**Data supplied**
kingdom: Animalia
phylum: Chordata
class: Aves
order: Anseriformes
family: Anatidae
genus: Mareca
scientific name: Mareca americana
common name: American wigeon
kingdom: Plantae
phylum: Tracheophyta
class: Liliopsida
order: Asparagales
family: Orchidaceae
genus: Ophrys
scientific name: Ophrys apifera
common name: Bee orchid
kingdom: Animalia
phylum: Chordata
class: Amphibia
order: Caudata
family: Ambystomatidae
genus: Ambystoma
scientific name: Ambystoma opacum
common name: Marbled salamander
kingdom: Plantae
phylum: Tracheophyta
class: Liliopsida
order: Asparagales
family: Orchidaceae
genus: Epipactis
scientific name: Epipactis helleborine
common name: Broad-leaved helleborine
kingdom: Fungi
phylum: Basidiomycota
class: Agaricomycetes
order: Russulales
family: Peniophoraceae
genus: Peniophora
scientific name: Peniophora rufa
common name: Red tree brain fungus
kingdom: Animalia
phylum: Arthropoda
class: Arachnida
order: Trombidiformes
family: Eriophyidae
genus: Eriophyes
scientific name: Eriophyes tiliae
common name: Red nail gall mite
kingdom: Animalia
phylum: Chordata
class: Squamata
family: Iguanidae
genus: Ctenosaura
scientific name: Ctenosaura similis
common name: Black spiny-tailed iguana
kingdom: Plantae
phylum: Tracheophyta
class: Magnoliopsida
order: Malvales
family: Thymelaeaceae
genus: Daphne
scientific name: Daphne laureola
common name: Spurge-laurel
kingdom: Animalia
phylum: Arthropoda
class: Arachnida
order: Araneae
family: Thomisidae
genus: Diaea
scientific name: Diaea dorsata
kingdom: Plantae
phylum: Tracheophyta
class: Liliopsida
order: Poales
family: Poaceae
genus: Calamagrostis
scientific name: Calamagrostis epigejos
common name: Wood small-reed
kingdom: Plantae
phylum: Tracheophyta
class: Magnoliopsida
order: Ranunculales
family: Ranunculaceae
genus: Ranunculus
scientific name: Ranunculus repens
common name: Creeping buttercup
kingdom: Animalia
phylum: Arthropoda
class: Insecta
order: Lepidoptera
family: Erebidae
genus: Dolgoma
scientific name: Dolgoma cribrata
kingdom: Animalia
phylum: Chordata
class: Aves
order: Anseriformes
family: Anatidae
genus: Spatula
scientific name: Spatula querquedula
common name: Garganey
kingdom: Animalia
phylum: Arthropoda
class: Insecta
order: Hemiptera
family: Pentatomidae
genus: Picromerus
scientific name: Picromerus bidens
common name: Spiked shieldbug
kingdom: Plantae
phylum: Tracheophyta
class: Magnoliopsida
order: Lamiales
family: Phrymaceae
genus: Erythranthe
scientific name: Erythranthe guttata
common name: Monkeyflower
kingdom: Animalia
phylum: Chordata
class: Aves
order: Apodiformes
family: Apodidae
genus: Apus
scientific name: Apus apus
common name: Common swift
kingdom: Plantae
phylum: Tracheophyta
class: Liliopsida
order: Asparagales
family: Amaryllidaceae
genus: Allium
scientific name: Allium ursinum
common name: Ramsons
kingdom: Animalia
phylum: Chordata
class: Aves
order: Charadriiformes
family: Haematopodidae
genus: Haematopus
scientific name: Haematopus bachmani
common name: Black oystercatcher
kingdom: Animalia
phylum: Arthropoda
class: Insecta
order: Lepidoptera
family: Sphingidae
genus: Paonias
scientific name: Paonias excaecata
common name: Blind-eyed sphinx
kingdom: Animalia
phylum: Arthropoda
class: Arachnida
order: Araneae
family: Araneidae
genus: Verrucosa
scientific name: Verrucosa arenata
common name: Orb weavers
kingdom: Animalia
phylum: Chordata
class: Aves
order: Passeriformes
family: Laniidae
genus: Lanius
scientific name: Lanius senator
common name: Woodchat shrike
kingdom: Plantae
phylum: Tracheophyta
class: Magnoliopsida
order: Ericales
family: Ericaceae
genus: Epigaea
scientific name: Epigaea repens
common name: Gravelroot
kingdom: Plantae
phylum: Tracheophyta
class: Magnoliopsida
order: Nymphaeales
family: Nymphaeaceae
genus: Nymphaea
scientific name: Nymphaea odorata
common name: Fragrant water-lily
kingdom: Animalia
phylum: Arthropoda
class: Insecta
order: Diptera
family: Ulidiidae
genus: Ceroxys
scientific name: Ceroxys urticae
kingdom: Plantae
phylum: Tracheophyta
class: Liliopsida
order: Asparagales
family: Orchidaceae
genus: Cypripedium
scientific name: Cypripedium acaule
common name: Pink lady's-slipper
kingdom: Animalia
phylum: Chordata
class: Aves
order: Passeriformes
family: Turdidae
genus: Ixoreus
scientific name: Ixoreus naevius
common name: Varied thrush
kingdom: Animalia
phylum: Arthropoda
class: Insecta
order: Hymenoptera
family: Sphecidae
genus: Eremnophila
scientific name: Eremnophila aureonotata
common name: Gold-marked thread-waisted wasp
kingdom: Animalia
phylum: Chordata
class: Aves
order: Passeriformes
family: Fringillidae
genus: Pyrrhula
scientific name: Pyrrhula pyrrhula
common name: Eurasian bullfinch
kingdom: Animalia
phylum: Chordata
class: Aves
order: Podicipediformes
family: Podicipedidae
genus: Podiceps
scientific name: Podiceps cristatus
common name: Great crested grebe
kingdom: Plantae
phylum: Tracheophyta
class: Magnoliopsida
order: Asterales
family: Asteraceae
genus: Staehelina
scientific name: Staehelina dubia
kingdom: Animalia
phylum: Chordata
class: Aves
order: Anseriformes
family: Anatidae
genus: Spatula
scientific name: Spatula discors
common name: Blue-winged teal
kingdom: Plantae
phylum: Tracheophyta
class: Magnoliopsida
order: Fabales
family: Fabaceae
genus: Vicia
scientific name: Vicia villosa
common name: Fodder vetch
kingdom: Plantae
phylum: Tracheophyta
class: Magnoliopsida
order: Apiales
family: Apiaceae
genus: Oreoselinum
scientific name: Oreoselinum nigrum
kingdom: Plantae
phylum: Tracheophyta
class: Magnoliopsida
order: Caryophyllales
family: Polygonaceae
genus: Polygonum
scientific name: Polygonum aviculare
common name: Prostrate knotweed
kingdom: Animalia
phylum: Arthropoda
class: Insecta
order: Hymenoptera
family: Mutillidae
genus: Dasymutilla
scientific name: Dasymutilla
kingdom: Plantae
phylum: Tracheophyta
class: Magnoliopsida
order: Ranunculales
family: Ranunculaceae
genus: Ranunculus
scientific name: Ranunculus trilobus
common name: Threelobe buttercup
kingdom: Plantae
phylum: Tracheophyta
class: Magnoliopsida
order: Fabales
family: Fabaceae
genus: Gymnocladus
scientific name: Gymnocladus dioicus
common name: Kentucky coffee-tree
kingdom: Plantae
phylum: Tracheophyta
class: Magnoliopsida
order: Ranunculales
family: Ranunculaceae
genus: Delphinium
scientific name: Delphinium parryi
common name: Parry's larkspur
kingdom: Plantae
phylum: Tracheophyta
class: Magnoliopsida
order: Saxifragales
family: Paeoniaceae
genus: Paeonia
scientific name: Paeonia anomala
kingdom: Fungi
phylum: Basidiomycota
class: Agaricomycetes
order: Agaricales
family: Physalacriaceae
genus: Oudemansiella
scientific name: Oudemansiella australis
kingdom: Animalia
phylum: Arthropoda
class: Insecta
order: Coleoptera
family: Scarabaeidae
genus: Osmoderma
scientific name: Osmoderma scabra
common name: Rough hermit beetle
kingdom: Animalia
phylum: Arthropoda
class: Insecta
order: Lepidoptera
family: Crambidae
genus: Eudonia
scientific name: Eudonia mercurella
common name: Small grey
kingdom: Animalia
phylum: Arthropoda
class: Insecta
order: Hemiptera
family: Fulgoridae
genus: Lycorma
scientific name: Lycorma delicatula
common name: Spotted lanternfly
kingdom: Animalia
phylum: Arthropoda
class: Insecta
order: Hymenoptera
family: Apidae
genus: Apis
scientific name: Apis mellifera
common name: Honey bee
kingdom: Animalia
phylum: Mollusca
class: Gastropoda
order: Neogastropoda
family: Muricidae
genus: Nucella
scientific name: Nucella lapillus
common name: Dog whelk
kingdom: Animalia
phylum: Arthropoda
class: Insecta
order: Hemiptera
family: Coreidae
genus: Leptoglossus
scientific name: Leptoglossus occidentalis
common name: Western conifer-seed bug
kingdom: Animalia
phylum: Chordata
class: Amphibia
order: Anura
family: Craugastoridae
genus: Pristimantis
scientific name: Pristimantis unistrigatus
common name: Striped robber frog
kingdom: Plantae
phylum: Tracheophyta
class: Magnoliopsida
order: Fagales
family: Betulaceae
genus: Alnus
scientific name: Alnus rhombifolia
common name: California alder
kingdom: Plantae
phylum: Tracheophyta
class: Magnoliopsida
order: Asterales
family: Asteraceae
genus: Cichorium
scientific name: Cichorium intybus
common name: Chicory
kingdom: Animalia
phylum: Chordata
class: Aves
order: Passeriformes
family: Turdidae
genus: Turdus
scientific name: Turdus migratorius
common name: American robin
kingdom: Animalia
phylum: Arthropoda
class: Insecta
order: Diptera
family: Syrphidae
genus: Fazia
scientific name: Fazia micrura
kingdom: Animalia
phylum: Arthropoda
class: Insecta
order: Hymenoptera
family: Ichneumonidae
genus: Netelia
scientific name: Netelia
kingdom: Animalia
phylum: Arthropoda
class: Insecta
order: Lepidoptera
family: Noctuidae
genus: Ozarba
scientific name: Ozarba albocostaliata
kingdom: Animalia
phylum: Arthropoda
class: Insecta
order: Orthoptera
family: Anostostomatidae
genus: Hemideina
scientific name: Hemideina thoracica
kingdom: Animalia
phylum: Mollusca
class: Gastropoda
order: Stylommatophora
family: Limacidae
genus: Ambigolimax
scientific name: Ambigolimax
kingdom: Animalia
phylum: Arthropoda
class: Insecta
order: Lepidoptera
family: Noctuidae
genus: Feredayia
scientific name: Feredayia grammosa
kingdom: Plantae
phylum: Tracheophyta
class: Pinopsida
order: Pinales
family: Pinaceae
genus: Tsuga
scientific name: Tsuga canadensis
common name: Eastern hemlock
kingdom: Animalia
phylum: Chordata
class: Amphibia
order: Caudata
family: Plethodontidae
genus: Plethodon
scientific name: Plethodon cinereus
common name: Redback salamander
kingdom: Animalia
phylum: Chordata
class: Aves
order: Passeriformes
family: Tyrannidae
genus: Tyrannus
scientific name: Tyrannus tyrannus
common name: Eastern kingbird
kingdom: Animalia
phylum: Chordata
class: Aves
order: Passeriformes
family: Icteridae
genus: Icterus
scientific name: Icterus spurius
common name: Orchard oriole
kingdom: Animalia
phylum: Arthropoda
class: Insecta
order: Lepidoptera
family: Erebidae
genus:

**Goal of the exercise**
Please retype the lines of the material above, from the line containing "common name: Rough hermit beetle" through the line containing "common name: Striped robber frog", inclusive, keeping every character unchanged.

**Expected output**
common name: Rough hermit beetle
kingdom: Animalia
phylum: Arthropoda
class: Insecta
order: Lepidoptera
family: Crambidae
genus: Eudonia
scientific name: Eudonia mercurella
common name: Small grey
kingdom: Animalia
phylum: Arthropoda
class: Insecta
order: Hemiptera
family: Fulgoridae
genus: Lycorma
scientific name: Lycorma delicatula
common name: Spotted lanternfly
kingdom: Animalia
phylum: Arthropoda
class: Insecta
order: Hymenoptera
family: Apidae
genus: Apis
scientific name: Apis mellifera
common name: Honey bee
kingdom: Animalia
phylum: Mollusca
class: Gastropoda
order: Neogastropoda
family: Muricidae
genus: Nucella
scientific name: Nucella lapillus
common name: Dog whelk
kingdom: Animalia
phylum: Arthropoda
class: Insecta
order: Hemiptera
family: Coreidae
genus: Leptoglossus
scientific name: Leptoglossus occidentalis
common name: Western conifer-seed bug
kingdom: Animalia
phylum: Chordata
class: Amphibia
order: Anura
family: Craugastoridae
genus: Pristimantis
scientific name: Pristimantis unistrigatus
common name: Striped robber frog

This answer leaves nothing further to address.